*CONSIGNE*.
Répondez brièvement à ces questions d'après l'extrait fourni.
(a) Dans quelle ville Armand a-t-il suivi la formation d'avril ?
(b) Combien de fois par an cette formation est-elle organisée ?
(c) Dans quelle ville se trouve la formation de l'ONAOO choisie ensuite par Armand ?
*** EXTRAIT FOURNI
Nous avons rencontré Armand qui a participé à la formation à l’univers de l’huile d’olive et de la dégustation en avril dernier à Gordes; Formation que nous organisons deux fois par an avec Alexandra Gauquelin-Roché au milieu des oliviers dans le Luberon. Avec son associée, ils sont venus suivre la formation pour développer un projet de distribution d’huiles d’olive italiennes en France. À la fin de ces trois jours, il a eu envie de continuer à se former en dégustation (une fois qu’on est tombé dans la dégustation on ne peut plus s’arrêter !) et a choisi la formation proposée par l’ONAOO -Organizzazione Nazionale Assaggiatori Olio di Oliva- dans la ville d’Imperia en Italie. Beaucoup d’entre vous me demandent quelle formation suivre en dégustation, comment s’entraîner, … et n’ayant pas suivi le cursus proposé par cette école italienne, j’étais curieuse d’avoir un retour. Cette chose faite puisque Armand nous raconte la semaine dans cette école le mois dernier.
Cécile- Pourrais-tu te présenter en quelques lignes ?
******
*** ENTRÉES FOURNIES
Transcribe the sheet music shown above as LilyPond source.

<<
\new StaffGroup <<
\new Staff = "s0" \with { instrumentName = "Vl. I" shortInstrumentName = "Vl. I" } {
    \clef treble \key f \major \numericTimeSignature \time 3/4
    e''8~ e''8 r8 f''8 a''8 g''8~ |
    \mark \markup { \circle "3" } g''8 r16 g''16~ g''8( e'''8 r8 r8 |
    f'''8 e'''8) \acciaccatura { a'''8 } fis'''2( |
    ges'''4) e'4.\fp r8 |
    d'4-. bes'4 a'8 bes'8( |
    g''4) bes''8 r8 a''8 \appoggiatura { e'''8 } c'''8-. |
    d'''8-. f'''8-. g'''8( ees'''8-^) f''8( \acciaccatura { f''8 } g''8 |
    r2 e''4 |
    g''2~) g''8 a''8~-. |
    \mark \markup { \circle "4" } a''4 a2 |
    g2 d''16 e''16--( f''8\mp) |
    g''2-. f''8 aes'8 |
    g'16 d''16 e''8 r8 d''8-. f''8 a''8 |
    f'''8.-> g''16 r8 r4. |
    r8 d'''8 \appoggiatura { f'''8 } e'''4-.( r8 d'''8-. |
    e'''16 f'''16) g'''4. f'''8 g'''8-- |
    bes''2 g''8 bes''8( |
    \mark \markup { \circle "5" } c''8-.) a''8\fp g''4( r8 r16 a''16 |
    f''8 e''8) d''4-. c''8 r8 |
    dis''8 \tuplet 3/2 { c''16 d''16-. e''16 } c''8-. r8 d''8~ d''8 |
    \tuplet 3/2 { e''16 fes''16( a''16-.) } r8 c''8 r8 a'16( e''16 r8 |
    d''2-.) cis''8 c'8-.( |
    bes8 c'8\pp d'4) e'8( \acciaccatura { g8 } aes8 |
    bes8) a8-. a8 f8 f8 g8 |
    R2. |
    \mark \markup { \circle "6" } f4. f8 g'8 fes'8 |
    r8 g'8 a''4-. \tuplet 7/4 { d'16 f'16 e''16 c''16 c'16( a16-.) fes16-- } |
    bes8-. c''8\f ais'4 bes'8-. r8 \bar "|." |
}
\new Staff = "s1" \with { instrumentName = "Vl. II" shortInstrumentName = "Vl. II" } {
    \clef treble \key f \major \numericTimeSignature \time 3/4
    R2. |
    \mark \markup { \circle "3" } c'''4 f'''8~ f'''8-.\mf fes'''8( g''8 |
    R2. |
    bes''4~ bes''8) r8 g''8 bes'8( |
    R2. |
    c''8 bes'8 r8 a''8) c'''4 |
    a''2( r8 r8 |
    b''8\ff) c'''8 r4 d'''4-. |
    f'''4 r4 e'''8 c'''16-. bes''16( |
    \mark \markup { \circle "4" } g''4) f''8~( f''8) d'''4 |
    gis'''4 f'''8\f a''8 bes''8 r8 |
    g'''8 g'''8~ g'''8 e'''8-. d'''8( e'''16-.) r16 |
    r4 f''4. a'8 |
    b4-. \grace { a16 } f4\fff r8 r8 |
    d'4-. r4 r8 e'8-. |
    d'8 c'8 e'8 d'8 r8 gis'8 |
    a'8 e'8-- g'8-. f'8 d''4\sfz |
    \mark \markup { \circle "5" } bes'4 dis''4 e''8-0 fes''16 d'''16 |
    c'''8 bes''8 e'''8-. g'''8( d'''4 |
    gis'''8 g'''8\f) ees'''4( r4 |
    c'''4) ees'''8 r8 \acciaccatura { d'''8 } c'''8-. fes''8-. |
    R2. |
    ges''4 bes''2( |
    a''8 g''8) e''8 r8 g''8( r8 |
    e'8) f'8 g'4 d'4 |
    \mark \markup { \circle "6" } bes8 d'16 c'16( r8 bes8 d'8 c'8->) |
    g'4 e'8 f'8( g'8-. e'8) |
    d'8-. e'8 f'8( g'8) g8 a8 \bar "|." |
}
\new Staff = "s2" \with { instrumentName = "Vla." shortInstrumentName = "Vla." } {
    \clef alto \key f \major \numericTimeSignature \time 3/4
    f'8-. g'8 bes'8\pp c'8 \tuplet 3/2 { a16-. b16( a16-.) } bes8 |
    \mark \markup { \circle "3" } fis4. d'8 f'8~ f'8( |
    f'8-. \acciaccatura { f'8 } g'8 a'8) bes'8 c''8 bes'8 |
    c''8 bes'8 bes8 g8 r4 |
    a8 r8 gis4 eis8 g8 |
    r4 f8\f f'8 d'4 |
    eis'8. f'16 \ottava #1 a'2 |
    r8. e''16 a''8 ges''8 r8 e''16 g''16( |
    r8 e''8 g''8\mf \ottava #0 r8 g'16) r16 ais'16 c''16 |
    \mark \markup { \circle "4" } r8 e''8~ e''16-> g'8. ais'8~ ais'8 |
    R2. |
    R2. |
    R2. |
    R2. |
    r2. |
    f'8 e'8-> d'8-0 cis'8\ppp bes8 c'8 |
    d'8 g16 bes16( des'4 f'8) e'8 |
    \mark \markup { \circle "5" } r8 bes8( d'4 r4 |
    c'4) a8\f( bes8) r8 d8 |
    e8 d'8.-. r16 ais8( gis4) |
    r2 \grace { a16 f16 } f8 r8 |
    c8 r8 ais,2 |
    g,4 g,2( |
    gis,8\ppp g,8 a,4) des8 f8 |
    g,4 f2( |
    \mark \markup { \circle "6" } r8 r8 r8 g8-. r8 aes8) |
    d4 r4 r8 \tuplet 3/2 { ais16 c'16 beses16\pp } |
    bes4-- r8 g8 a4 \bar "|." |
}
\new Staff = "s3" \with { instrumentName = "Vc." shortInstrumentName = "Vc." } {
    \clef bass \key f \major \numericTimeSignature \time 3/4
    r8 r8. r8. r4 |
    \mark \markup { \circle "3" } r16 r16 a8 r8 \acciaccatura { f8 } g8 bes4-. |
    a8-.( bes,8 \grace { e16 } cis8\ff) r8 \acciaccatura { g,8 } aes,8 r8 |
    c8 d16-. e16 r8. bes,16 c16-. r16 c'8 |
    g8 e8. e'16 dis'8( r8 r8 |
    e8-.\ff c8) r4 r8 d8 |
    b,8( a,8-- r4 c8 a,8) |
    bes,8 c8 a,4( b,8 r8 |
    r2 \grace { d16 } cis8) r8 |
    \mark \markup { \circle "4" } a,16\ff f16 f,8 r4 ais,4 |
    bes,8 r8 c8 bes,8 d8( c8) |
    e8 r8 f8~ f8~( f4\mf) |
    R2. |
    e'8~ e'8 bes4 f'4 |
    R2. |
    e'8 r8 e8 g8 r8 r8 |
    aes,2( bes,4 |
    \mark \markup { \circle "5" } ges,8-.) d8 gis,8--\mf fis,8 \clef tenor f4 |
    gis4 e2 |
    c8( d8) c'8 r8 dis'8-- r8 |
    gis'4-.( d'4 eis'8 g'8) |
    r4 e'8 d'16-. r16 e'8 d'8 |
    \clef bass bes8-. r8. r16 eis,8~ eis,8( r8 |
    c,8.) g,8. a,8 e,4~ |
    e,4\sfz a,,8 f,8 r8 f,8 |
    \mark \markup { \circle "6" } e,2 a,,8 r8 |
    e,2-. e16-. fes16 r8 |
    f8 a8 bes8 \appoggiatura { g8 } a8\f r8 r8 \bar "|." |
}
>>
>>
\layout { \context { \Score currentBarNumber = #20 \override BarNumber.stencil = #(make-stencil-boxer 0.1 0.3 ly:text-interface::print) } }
******
*CORRIGÉ*.
(a) À Gordes.
(b) Deux fois par an.
(c) À Imperia, en Italie.